20th January 2011

June 12, 2013  •  Leave a Comment

20th January 2011

First thing I heard was, ‘Happy Birthday, you’re old’ followed by laughter. So this was the day, my birthday, my 30th and here I was waking up on boat, moored in Darwin Bay, Genovesa Island in the Pacific. That’s something to tell people when you tell them how you celebrated your 30th.

Like days before, we had breakfast to fill our stomachs and got onto the panga and off we went for our morning excursion which was a ride along the sheared wall cliffs, looking out for red footed boobies and seals. The jagged cliff face was covered in bird faeces, almost making it white rather than the dark lava grey colour of the rocks. As we contoured the cliffs, we noticed a pair of seals . They seemed to be sleeping in the shade, in fact they were just resting …. If you looked you’d notice their eyelids move, followed by a few small shuffles. After a couple of minutes. After a few more minutes watching the seals, we turned the panga round and headed to Prince Phillip’s Steps in the southern part of Darwin Bay. The night before we were told by William that we’d be walking along a 1.5km trail on the cliffs and we should expect to see Red Footed Boobies, great frigate birds, Nazca Boobies, Galapagos Storm Petrels, and short eared owls.

We took caution climbing up the steps which were at times steep. We all gathered round William for a brief group talk and then we were on our way, walking past nests and seeing Red Footed Boobies. Someone in the group asked the question as to why they have red feet and William response was that they don’t know, he also remarked that the red and blue footed species of boobies never crossed paths.

I noticed a Red Footed Boobie perched on a branch,  the webs on the feet are more flexible than the other species, because they perch on, and nest in, trees. I was no more than 3 feet away and with all my encounters with wildlife here at the Galapagos, I was just entranced. It’s unlike anything else…this is wildlife that is untamed and has not suffered at the hand of humanity. The wildlife have no fear of us, and thus the interaction is more personable. The wind would slowly move the boobie’s feathers, so every now and then it would stretch its webbed feet to get a greater hold on the branch.  It was truly a magical experience.
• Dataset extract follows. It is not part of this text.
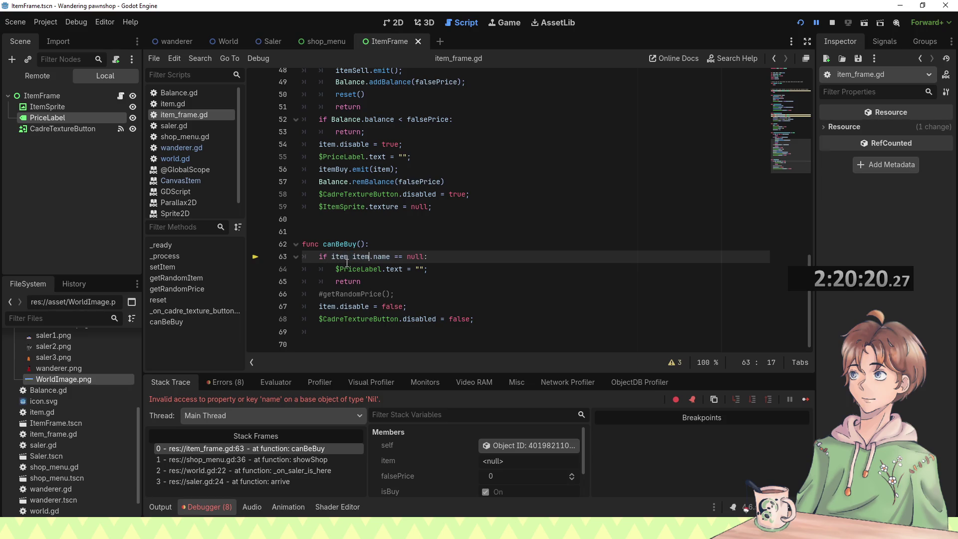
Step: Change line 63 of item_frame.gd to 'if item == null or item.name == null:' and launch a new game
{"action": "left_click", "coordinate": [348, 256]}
As we continued walking, I caught sight of two Nazca Boobies.  They appeared to be checking each other’s feathers making sure they were clean, fit and proper. It put a smile on my face, as it mirrored the sense of love that some of us humans have for one another and here it was, in nature.

https://vimeo.com/album/1593075/video/29561363

Next we came across what seemed like a sea of Galapagos Storm Petrels, William said there was probably a few hundred, flying just by the coastline above the waters. It was hypnotic to see, just following the dark shadows in the air and tracking the huge swarms move was an experience. You see it a lot in nature programmes and may see it in your local park, but out in the pacific, with nature as raw as this, was awesome. While our gaze was fixed on the swarms, William caught sight of a short eared owl through his spotting scope. It was an impressive spot to say the least, the bird was at least  600 ft away, perched inside a small cave. He quickly gathered us around to see it through the scope as it was rare to see and he was quite happy with the find… I think we were all amazed.

Later on when we got back to the beach, we had some time to ourselves and for those who wanted to there was the option to snorkel.  William decided to snorkel today, it was the first time we had seen this and it was great.  I took this moment to have some time to myself and and walk round the marked path near the beach. It was emotional at times not only because it was my 30th but i was thinking back over what I had achieved up to this point in my life and also where I was heading. I thought about my family and the fact that my dad wasn’t alive, and that he would never know what I’d done and achieved.  He passed away when I was 11. All the emotions were strong, but there was an immeasurable scope of joy and a great sense of achievement, to be standing and looking out at the sun, with sea lions no more than a few feet away and birds flying overhead, it was truly heartfelt and it meant so much to me. It’s moments like these that you truly can’t describe in words.

That evening back on the boat the crew made me a birthday cake. An actual cake …. a sponge cake, with icing. It really took me by surprise but was such a great thing, they all sang Happy Birthday to me in Spanish which is something that I will remember forever.  We all had cake and spent the evening celebrating my birthday. The crew and my fellow travelers were just amazing and to celebrate with me meant a lot, we were merely strangers when we first met but for that evening, we were family.  Before we all went to bed, we met with William to discuss the excursions for the next day. A long cruise to Sullivan Bay to see strange lava formations and lava lizards.